— BEGIN Text —
New Springfield rabbi
Among the joys of leading Temple Sholom in Springfield, Rabbi Janice Garfunkel says, is seeing her parents — Drs. Erika and Felix Garfunkel — several times a month.
“I have two little kids and my parents are in Dayton. My younger brother is in Cincinnati with his wife and two kids similar ages to mine, so it’s nice to be near your family,” she says.
Garfunkel took over at the 80-household Reform congregation — Springfield’s only synagogue — two months ago.
She comes to the temple following the death of its previous rabbi, Marianne Gevirtz, who passed away Dec. 12, 2003 of lymphoma.
“It’s going to be a year of mourning,” she says. “I won’t even say healing because that isn’t the right word. I think, on the one hand, people are still mourning, and on the other hand, people are really eager to move forward.”
Born in New Jersey, Garfunkel and her family moved to Beavercreek when she was in second grade.
“And then we moved to Dayton in second grade, between Philadelphia and Main Street,” she says.
— END Text —
Things to do »
A. According to the article about the new Springfield rabbi, how many households belong to Temple Sholom?
B. Carry on the article about the new Springfield rabbi, picking up after its final sentence.
— BEGIN Material shown —
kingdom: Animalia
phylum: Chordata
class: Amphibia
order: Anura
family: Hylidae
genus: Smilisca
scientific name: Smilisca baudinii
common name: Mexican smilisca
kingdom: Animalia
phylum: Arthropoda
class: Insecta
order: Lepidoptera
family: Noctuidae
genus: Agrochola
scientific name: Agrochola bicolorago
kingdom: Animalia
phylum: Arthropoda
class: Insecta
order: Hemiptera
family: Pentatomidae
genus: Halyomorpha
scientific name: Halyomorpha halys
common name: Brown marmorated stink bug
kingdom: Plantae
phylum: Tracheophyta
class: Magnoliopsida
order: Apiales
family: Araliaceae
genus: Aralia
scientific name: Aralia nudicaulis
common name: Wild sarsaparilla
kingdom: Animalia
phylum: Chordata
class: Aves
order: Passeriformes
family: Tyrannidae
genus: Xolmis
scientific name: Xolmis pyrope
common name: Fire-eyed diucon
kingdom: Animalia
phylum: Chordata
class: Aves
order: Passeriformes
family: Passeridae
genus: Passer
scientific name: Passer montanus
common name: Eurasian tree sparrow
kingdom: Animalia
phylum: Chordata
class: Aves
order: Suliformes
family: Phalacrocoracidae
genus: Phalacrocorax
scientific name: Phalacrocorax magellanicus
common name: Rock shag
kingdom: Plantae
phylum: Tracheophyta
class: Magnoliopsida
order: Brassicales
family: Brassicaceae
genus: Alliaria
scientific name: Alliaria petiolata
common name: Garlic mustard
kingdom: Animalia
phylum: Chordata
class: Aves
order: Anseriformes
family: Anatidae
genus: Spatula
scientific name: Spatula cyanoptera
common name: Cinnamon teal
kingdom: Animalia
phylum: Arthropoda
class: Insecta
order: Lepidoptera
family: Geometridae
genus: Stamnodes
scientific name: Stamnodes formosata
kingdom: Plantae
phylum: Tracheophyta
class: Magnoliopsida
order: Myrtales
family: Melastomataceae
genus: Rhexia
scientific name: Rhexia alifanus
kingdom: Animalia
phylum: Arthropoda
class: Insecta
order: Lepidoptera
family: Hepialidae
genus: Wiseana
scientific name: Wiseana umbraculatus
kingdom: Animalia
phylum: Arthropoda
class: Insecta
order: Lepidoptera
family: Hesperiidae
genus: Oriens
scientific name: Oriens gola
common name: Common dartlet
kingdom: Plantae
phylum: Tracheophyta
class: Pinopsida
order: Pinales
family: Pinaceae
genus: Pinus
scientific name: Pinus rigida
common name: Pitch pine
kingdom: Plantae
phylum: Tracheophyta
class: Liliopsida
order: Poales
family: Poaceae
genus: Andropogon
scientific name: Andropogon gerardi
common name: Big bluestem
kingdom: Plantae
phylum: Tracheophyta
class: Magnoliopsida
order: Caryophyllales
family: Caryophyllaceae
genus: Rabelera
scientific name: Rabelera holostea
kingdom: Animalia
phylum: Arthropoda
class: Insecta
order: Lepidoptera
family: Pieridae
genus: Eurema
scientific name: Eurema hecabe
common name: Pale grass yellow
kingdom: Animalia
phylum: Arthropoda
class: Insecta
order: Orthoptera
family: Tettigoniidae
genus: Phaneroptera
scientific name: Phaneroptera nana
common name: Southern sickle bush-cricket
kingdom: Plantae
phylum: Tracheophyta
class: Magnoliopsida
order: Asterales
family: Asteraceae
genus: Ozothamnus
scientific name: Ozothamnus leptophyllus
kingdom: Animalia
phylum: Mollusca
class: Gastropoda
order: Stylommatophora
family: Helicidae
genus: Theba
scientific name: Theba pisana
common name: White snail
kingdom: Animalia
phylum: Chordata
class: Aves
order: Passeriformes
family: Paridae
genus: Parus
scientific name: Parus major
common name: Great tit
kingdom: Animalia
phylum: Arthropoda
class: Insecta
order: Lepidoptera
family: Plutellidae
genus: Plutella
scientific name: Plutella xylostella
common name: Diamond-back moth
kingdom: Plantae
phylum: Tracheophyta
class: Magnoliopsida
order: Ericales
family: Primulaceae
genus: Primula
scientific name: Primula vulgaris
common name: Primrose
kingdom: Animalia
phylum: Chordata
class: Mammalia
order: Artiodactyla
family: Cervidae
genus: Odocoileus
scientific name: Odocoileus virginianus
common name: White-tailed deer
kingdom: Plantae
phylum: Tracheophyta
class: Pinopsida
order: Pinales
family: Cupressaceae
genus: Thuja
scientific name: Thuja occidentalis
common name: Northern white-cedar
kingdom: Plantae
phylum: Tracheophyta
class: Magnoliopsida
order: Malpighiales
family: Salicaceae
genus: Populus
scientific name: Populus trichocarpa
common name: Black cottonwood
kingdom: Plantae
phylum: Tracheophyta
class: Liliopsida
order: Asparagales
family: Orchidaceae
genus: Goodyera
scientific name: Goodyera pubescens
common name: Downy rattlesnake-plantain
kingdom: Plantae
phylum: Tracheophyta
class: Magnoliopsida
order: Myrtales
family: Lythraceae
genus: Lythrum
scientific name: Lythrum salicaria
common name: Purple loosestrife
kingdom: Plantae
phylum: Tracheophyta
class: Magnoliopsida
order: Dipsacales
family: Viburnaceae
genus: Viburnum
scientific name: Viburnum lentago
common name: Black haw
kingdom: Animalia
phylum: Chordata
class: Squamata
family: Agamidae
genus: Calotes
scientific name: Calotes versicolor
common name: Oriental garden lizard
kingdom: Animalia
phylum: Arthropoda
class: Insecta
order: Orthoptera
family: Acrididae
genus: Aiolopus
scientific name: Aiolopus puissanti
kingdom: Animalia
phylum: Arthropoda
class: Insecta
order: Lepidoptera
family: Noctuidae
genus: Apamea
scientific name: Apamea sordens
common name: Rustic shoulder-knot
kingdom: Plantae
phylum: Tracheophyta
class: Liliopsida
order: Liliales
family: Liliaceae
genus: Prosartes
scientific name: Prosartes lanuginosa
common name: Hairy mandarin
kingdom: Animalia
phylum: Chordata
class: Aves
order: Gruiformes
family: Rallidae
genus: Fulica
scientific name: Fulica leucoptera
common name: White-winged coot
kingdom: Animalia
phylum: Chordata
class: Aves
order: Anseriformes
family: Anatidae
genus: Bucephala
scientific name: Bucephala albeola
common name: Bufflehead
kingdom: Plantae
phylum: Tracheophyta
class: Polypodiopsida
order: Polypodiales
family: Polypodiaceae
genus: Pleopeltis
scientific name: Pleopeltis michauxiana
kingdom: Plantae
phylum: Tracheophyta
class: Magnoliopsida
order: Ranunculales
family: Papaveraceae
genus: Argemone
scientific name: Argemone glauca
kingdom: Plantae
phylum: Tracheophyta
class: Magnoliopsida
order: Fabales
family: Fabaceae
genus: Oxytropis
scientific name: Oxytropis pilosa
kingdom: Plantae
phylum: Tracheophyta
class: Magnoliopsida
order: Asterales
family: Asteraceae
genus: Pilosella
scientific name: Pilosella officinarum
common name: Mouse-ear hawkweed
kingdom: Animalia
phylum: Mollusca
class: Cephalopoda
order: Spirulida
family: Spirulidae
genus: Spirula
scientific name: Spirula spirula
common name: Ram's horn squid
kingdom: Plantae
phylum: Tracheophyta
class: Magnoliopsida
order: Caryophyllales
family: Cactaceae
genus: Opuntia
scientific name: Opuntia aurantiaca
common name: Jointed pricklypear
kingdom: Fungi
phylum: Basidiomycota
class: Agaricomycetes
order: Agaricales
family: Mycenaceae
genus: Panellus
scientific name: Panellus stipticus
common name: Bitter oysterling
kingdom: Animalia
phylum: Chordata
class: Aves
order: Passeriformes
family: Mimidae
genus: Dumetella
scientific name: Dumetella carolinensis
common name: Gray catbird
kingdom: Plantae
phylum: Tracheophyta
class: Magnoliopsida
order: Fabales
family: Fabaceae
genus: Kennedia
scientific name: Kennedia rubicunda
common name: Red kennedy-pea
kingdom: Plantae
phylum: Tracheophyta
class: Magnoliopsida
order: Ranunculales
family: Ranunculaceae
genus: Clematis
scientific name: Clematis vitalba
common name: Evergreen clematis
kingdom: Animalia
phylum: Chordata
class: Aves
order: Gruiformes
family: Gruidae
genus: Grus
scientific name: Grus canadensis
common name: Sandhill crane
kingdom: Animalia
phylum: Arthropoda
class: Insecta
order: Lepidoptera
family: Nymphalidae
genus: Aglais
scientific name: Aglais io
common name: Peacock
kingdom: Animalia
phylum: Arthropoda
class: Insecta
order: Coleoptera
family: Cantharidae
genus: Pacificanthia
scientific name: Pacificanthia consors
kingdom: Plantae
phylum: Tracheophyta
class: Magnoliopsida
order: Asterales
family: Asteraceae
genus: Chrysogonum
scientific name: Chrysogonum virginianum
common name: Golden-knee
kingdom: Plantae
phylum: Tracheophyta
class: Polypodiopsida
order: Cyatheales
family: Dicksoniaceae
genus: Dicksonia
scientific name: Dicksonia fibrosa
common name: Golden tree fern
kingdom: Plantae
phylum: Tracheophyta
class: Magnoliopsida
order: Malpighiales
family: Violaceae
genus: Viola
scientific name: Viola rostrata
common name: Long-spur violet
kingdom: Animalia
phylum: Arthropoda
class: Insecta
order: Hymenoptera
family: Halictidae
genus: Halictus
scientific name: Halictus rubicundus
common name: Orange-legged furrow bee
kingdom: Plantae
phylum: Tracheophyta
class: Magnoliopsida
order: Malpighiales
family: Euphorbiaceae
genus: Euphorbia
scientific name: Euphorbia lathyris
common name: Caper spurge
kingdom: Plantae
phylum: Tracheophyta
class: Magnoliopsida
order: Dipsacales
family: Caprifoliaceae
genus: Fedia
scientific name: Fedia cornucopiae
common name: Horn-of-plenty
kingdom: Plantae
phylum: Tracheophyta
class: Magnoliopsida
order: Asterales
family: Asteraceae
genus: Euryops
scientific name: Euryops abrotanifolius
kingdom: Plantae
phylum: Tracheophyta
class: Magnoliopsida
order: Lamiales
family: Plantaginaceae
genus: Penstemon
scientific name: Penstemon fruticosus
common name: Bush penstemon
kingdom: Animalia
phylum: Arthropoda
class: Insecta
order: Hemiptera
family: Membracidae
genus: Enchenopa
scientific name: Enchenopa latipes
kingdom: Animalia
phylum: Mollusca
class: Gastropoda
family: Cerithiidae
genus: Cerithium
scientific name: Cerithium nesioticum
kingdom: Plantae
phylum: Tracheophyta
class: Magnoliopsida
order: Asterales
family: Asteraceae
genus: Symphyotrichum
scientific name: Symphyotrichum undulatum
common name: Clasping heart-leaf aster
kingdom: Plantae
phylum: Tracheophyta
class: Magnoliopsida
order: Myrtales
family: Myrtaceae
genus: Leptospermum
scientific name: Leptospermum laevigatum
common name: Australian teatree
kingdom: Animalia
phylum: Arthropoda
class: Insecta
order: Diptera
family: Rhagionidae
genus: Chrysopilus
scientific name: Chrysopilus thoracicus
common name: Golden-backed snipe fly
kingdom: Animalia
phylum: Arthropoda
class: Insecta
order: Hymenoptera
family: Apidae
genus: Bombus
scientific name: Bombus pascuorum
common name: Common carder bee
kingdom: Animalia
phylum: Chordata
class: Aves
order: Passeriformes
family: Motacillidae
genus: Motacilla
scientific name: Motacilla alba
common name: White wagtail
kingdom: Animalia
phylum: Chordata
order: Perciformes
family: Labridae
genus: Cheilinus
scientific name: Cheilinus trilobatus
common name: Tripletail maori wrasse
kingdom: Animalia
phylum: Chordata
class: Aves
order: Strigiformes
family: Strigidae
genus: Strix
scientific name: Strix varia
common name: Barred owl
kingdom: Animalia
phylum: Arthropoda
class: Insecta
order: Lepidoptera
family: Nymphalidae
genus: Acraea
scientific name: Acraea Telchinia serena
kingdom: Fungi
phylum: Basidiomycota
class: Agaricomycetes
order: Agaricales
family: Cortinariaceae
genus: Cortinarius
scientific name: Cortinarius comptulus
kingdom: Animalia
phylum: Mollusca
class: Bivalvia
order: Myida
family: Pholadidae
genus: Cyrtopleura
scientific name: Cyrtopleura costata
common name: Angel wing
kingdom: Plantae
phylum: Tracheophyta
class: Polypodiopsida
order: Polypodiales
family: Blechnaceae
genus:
— END Material shown —
Task results »
A. Eighty households.

B.
She attended several schools in the Dayton area, ultimately finishing the first half of her senior year at Centerville High School when her parents moved to Washington Township.
Garfunkel went to Israel for the second half of her senior year as part of a National Federation of Temple Youth work-study program.
An active member of Temple Israel’s youth group, she says her experiences at Carleton College, a small liberal arts school in Northfield, Minn., led her to choose the rabbinate.
“I was very disappointed to find out there was not much happening there Jewishly,” she says. “And I ended up being president of Jewish Students of Carleton my freshman year.”
By her sophomore year, she had 30 students signed up to eat a kosher meal every Friday night at the Jewish student house.
She did have some misgivings about becoming a rabbi.
“I actually took a year off after college to come back to Dayton to think about it,” she says.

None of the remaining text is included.